◆ TASK DIRECTIONS
For every entry below, give it back exactly and leave out any image.

-- Opening Marker --

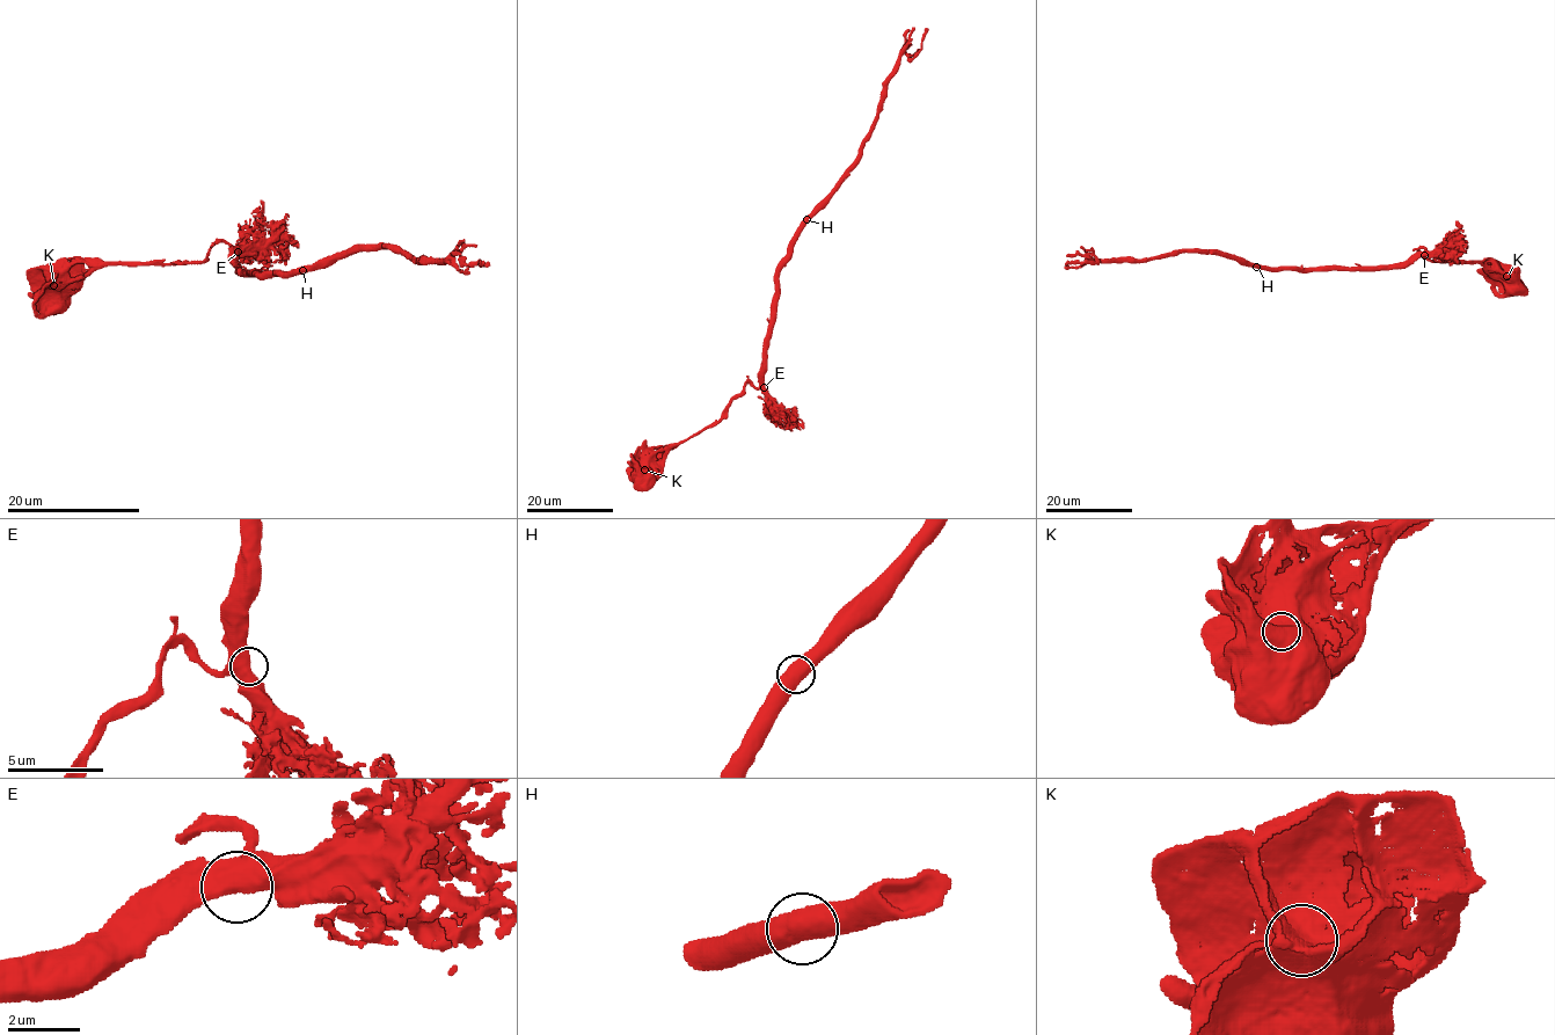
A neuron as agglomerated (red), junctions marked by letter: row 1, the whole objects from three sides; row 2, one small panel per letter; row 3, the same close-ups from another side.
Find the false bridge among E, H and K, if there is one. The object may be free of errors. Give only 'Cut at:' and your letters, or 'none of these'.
Cut at: none of these

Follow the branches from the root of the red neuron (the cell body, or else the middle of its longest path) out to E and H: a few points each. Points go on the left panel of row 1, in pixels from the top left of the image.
E: (57, 298), (64, 297), (80, 277), (102, 265), (202, 262), (216, 242), (225, 242), (238, 252)
H: (57, 298), (102, 265), (202, 262), (216, 242), (230, 246), (231, 259), (242, 272), (303, 270)

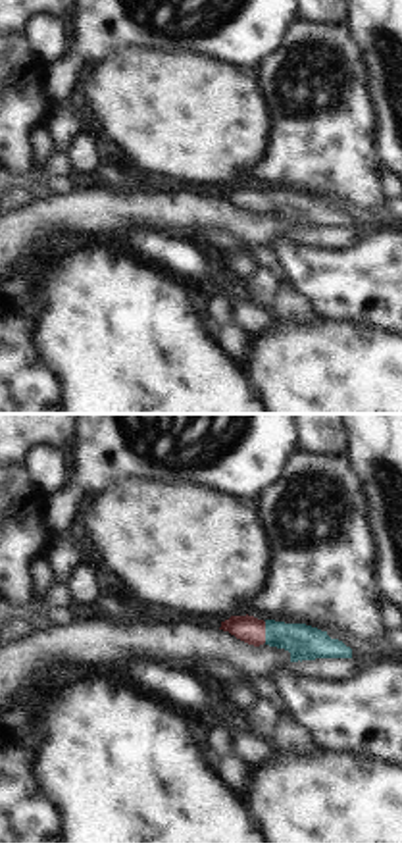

-- Closing Marker --

◆ SOLVED PROBLEM
A neuron as agglomerated (red), junctions marked by letter: row 1, the whole objects from three sides; row 2, one small panel per letter; row 3, the same close-ups from another side.
Find the false bridge among E, H and K, if there is one. The object may be free of errors. Give only 'Cut at:' and your letters, or 'none of these'.
Cut at: none of these

Follow the branches from the root of the red neuron (the cell body, or else the middle of its longest path) out to E and H: a few points each. Points go on the left panel of row 1, in pixels from the top left of the image.
E: (57, 298), (64, 297), (80, 277), (102, 265), (202, 262), (216, 242), (225, 242), (238, 252)
H: (57, 298), (102, 265), (202, 262), (216, 242), (230, 246), (231, 259), (242, 272), (303, 270)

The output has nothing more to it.